Tiny roads weaving through evergreens.
Lighthouses standing against the cliffs.
Cold wind off the Bay of Fundy strong enough to make you zip your jacket even in June.

I spent hours wandering aimlessly.

Stopped at overlooks.
Walked empty beaches collecting sea glass.
Sat on rocks watching waves slam against dark cliffs.

No itinerary.
No pressure to “make the most” of the trip.
No one asking where I wanted to eat.

That’s what I love most about traveling alone.

You move entirely at the pace of your own curiosity. If you want to sit by the water for an hour doing absolutely nothing, you can. If you want to stop the car because the fog over the trees looks beautiful, nobody complains.
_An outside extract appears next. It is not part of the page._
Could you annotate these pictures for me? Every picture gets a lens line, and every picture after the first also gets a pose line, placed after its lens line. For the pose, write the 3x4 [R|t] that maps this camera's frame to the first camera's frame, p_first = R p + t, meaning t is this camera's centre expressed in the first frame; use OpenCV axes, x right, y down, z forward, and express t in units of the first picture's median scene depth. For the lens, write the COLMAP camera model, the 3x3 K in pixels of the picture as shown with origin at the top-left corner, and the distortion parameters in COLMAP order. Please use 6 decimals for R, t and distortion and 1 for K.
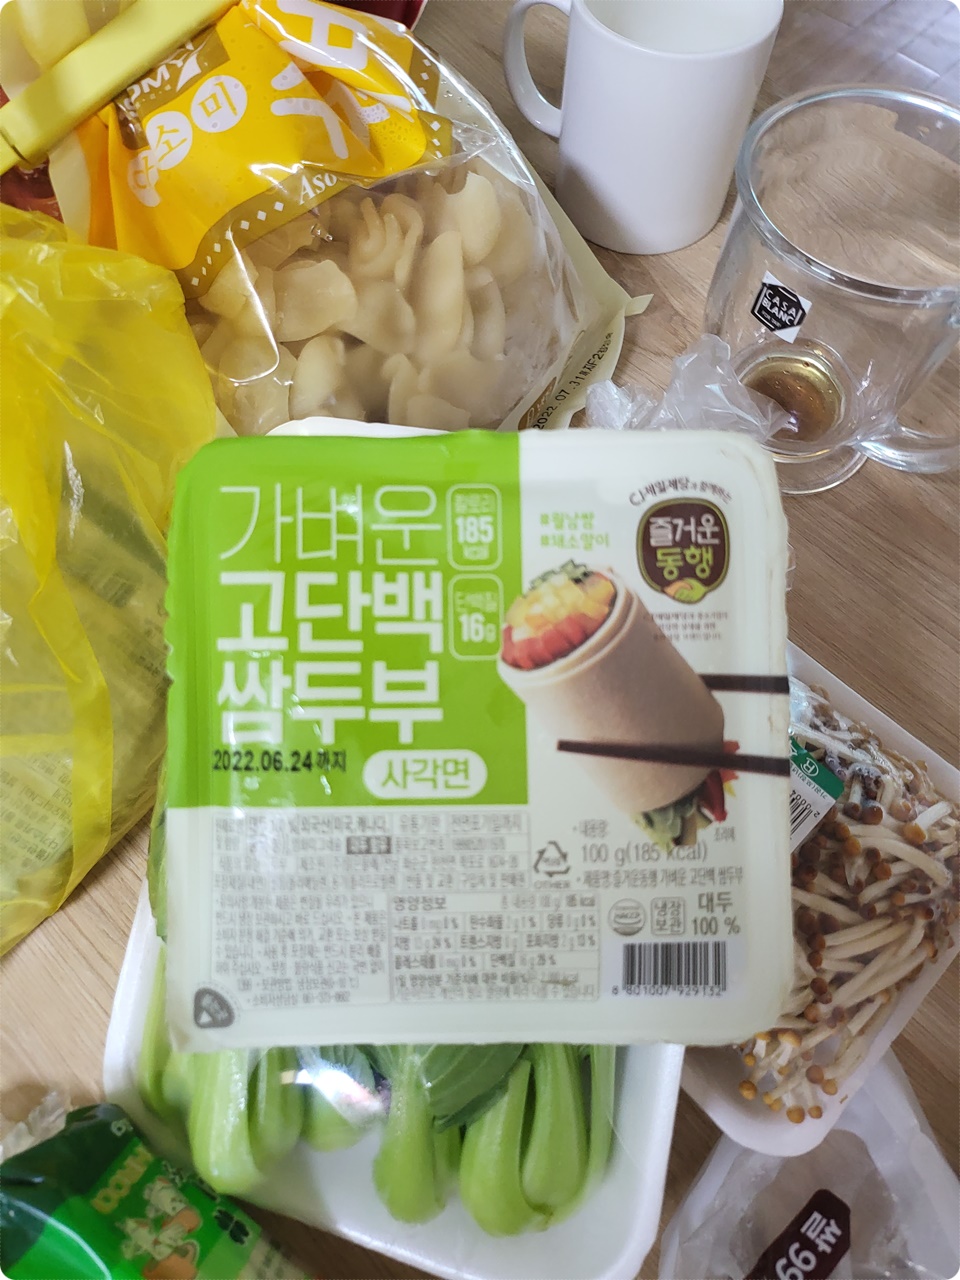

If you want seafood chowder at 3 PM because you passed a tiny harbor restaurant and it felt right, then congratulations—that’s the plan now.

And the chowder?

Perfect.

Thick and creamy with chunks of haddock, lobster, and potatoes soft enough to count as emotional support.

I sat by the window eating slowly while fishing boats drifted across the harbor outside.

Traveling alone used to make me feel self-conscious when I was younger.

Now it feels like freedom.

No performing.
No negotiating plans.
No trying to make yourself smaller or easier or more convenient for other people.

Just existing exactly as you are.

And after the spring I’d had, that felt revolutionary.

By sunset, fog rolled slowly across the coastline while the lighthouse beams flickered on one by one along the shore.

I remember sitting on the rocks watching the sky turn silver-blue over the Atlantic and thinking: this is why I leave sometimes.

Not to escape my life. Just to hear myself again before returning to it. Because soon enough, camp would begin. The campers would arrive carrying duffel bags and sunscreen and enough energy to power small cities. The infirmary would fill with bug bites, homesickness, mystery stomachaches, and children somehow injuring themselves while standing still.

I’d become “camp nurse”. And I love that version of my life.

But for one quiet stretch of coastline between Maine and New Brunswick, before the chaos of summer officially began, I got to just be myself.

Cold Atlantic water around my ankles.
Fog in the trees.
Salt in the air.
A bridge behind me.
Another summer ahead.

And somewhere between Lubec and Campobello Island, I could finally breathe again.